■ Action item:
Render the text read from each of the following rows as a JSON list of strings, with one string per line and blank lines omitted.

■ Records for this task:
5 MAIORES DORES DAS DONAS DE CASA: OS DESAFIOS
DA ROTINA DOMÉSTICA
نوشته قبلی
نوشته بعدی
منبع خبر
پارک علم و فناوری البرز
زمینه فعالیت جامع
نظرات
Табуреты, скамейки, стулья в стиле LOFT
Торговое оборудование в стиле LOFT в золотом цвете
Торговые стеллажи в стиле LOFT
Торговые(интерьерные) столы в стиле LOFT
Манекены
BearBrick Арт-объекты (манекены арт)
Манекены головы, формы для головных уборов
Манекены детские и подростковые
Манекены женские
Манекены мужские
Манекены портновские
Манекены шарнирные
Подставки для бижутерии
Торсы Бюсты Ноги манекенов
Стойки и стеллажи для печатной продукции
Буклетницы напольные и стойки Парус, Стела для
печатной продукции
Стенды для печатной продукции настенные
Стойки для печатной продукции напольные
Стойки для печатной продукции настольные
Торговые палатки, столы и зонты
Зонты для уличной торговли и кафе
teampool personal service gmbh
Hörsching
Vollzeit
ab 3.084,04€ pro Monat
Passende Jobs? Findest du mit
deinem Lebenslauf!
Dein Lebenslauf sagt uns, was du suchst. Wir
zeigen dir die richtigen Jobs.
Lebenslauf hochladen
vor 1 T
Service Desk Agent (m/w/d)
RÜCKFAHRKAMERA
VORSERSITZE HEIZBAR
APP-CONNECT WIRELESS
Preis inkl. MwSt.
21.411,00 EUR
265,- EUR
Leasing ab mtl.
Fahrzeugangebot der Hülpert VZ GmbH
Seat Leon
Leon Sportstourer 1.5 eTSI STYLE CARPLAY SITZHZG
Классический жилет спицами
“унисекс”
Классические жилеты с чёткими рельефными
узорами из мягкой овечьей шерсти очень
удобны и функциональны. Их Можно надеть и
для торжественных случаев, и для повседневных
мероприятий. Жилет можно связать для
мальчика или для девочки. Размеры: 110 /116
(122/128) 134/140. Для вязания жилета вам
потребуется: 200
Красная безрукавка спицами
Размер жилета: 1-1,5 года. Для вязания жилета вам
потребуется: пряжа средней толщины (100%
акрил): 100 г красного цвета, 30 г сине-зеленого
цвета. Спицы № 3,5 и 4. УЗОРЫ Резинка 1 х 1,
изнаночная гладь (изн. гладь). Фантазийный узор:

■ Response to the task:
[
  "5 MAIORES DORES DAS DONAS DE CASA: OS DESAFIOS",
  "DA ROTINA DOMÉSTICA",
  "نوشته قبلی",
  "نوشته بعدی",
  "منبع خبر",
  "پارک علم و فناوری البرز",
  "زمینه فعالیت جامع",
  "نظرات",
  "Табуреты, скамейки, стулья в стиле LOFT",
  "Торговое оборудование в стиле LOFT в золотом цвете",
  "Торговые стеллажи в стиле LOFT",
  "Торговые(интерьерные) столы в стиле LOFT",
  "Манекены",
  "BearBrick Арт-объекты (манекены арт)",
  "Манекены головы, формы для головных уборов",
  "Манекены детские и подростковые",
  "Манекены женские",
  "Манекены мужские",
  "Манекены портновские",
  "Манекены шарнирные",
  "Подставки для бижутерии",
  "Торсы Бюсты Ноги манекенов",
  "Стойки и стеллажи для печатной продукции",
  "Буклетницы напольные и стойки Парус, Стела для",
  "печатной продукции",
  "Стенды для печатной продукции настенные",
  "Стойки для печатной продукции напольные",
  "Стойки для печатной продукции настольные",
  "Торговые палатки, столы и зонты",
  "Зонты для уличной торговли и кафе",
  "teampool personal service gmbh",
  "Hörsching",
  "Vollzeit",
  "ab 3.084,04€ pro Monat",
  "Passende Jobs? Findest du mit",
  "deinem Lebenslauf!",
  "Dein Lebenslauf sagt uns, was du suchst. Wir",
  "zeigen dir die richtigen Jobs.",
  "Lebenslauf hochladen",
  "vor 1 T",
  "Service Desk Agent (m/w/d)",
  "RÜCKFAHRKAMERA",
  "VORSERSITZE HEIZBAR",
  "APP-CONNECT WIRELESS",
  "Preis inkl. MwSt.",
  "21.411,00 EUR",
  "265,- EUR",
  "Leasing ab mtl.",
  "Fahrzeugangebot der Hülpert VZ GmbH",
  "Seat Leon",
  "Leon Sportstourer 1.5 eTSI STYLE CARPLAY SITZHZG",
  "Классический жилет спицами",
  "“унисекс”",
  "Классические жилеты с чёткими рельефными",
  "узорами из мягкой овечьей шерсти очень",
  "удобны и функциональны. Их Можно надеть и",
  "для торжественных случаев, и для повседневных",
  "мероприятий. Жилет можно связать для",
  "мальчика или для девочки. Размеры: 110 /116",
  "(122/128) 134/140. Для вязания жилета вам",
  "потребуется: 200",
  "Красная безрукавка спицами",
  "Размер жилета: 1-1,5 года. Для вязания жилета вам",
  "потребуется: пряжа средней толщины (100%",
  "акрил): 100 г красного цвета, 30 г сине-зеленого",
  "цвета. Спицы № 3,5 и 4. УЗОРЫ Резинка 1 х 1,",
  "изнаночная гладь (изн. гладь). Фантазийный узор:"
]